TAKE TWO: It's hard to bring to mind a book as naturally effervescent as this one in recent memory. The tone is like the film Charade—tight, light, playful, taut. Subject to Change is a cosmopolitan, international, laid-back sort of a book, the kind you might read while sitting out on the piazza. While at times it does read prosy, other moments are wonderfully musical as all hell: "the sleight / of hand of light and dew working against / each other on the grass: sprinkling half-moons, / sparks, glister, glisten, a glissando / longer for long after it's gone." Rock. Even the poems that start flat, like "'Plunky's Lament'" (the title goes in double quotes since it's a Bela Fleck song): "Been a long time since I rock-‘n'-rolled, / since I kicked out the jams, motherfucker" (and here we're in a sort of doldrum, though maybe an intentionally wack one) end strong with a great little crypto-lick: "even if I can't say for sure what / I'm hearing's Bela Fleck, not that other fella, Beck." Ha.
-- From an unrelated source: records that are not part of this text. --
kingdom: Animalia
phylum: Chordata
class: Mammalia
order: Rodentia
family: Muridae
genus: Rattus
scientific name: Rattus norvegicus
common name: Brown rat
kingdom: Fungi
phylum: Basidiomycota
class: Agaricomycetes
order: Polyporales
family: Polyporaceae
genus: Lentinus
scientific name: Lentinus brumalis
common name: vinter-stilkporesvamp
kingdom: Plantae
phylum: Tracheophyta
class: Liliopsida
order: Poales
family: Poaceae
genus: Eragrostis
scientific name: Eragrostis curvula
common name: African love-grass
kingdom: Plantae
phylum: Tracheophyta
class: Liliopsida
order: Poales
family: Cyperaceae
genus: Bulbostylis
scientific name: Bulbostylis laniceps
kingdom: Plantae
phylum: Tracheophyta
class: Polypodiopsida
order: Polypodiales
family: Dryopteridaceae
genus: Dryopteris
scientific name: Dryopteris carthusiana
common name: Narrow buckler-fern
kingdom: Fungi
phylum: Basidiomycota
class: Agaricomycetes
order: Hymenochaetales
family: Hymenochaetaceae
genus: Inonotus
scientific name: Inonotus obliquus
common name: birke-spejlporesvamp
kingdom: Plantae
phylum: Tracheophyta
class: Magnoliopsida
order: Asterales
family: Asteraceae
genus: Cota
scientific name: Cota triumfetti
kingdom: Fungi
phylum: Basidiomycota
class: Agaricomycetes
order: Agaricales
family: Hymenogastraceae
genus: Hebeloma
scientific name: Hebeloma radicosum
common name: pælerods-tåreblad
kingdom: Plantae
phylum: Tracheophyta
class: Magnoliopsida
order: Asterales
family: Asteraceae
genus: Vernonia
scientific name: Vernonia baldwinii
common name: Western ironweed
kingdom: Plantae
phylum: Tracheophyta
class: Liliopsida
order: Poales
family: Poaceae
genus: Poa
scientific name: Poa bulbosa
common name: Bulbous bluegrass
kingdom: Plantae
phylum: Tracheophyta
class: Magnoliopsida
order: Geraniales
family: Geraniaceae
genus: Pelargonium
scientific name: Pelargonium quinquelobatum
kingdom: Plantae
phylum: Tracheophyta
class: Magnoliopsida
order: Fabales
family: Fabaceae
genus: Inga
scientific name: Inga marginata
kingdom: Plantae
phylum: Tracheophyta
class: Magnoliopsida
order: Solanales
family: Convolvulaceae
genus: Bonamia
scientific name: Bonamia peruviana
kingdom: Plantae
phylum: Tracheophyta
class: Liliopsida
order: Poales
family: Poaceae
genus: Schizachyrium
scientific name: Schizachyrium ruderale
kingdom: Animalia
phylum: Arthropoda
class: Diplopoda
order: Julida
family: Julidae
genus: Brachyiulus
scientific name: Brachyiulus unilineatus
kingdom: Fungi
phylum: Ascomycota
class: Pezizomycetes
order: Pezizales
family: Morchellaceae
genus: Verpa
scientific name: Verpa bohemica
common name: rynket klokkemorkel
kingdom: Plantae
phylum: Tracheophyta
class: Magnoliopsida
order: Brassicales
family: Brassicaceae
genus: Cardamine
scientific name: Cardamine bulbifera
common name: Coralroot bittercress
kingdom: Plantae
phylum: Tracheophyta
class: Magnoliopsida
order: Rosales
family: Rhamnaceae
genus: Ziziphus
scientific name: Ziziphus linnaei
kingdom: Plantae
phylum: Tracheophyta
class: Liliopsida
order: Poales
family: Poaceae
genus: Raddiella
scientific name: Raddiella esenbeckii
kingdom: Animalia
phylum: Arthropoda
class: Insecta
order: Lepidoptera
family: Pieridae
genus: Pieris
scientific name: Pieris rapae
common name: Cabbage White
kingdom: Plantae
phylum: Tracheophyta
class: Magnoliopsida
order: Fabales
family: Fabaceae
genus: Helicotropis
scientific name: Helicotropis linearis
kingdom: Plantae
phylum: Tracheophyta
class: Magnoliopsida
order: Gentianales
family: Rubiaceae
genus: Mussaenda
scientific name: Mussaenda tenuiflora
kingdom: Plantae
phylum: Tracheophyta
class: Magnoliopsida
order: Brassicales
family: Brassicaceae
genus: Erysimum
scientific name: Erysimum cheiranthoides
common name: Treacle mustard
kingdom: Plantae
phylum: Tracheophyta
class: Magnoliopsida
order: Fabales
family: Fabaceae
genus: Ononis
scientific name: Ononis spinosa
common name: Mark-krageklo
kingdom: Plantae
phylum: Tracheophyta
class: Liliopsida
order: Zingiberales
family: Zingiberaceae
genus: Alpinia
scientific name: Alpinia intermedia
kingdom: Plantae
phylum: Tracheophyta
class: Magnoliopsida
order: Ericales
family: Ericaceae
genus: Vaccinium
And nice. Aside from the linguistic licks, there's lots of actual music that ducks in and out of the poems, from the Interlochen arts camp and its bassoonist to the coda that literally ends the book. Thorburn must be a veteran of one high school orchestra or another, and unlike the rest of us post-band dorks, he's proud of it, and—better—able to make something good out of it.

TAKE THREE: These are pretty accessible poems, on the whole, with pleasures here for everyone. We'd seriously recommend picking this book up.